One tiny piece of a holistic explanation may resonate with you and normalize the experience of anxiety. One reason is that our brains are predisposed to anxiety. In other words, we have a greater and more natural tendency to think negatively than we do to think positively. 

How could this be? Wouldn’t it make more sense for human beings to be innately optimistic? To default to positivity? Let’s look back to the early days of our species’ development. Everything in our environment was unknown, so potentially dangerous. If we did not perceive these things as such, our species would have been far less likely to survive. 

The main part of the brain that was (and still is) responsible for identifying potential threats is called the Amygdala. This part of the brain is located near the base of the brainstem and is considered one of the oldest and most primitive parts of the brain, its sole purpose is to keep us alive long enough to reproduce. Without a healthy and functional Amygdala, we would not experience fear and we would not avoid trouble. 

So now, fast forward to the present day; our brains and our societies have evolved, and not everything in the world is unknown, dangerous or threatening. Unfortunately, our Amygdala does not understand these advancements and does not see it this way. Its mission remains unchanged. It still scans our environment constantly in order to determine any potential dangers or threats. So, whenever you experience anxiety symptoms, you can thank your Amygdala for trying to keep you safe. 

Of course, anxiety symptoms can be very distressing and unpleasant. My takeaway is that anxiety symptoms are natural and normal, if sometimes over-active. There is nothing wrong with you if you experience anxiety symptoms. And just like how your Amygdala learned to protect you and the ancestors, your Amygdala can learn to use discretion. You are capable of re-training your brain to think more positively than negatively, and therapy can help with that. If you are not already engaged in therapy, I would encourage you to consider it and see for yourself what you can learn and what you can achieve!

###

Required work:
**a.** Transcribe everything in the anxiety passage from "Of course, anxiety" down to "you can achieve!".
**b.** According to the anxiety passage, where in the brain is the Amygdala located?

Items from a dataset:

###

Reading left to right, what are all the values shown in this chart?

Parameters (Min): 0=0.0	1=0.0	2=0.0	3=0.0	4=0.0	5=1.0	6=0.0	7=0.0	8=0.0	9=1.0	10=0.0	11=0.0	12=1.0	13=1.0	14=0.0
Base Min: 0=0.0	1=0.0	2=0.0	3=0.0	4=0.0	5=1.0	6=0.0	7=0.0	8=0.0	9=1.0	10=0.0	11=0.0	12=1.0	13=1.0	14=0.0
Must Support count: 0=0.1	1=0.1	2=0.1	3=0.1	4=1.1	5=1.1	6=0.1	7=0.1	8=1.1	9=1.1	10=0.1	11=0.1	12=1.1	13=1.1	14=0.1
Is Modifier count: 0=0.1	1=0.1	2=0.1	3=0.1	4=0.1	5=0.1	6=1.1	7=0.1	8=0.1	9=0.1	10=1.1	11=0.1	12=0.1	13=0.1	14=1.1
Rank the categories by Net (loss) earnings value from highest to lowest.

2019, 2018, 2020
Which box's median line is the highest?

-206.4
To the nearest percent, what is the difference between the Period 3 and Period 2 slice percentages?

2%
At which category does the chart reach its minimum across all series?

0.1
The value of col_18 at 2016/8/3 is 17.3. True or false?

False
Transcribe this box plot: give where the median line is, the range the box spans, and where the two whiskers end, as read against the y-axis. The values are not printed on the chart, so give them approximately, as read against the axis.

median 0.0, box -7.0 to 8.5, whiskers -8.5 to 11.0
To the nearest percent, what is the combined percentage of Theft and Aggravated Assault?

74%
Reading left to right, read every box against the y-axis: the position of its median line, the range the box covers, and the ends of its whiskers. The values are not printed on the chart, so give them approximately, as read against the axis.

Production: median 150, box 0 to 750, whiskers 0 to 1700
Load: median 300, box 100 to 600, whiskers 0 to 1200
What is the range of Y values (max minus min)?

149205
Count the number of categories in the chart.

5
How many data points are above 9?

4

###

List of solutions:
**a.**
Of course, anxiety symptoms can be very distressing and unpleasant. My takeaway is that anxiety symptoms are natural and normal, if sometimes over-active. There is nothing wrong with you if you experience anxiety symptoms. And just like how your Amygdala learned to protect you and the ancestors, your Amygdala can learn to use discretion. You are capable of re-training your brain to think more positively than negatively, and therapy can help with that. If you are not already engaged in therapy, I would encourage you to consider it and see for yourself what you can learn and what you can achieve!

**b.** Near the base of the brainstem.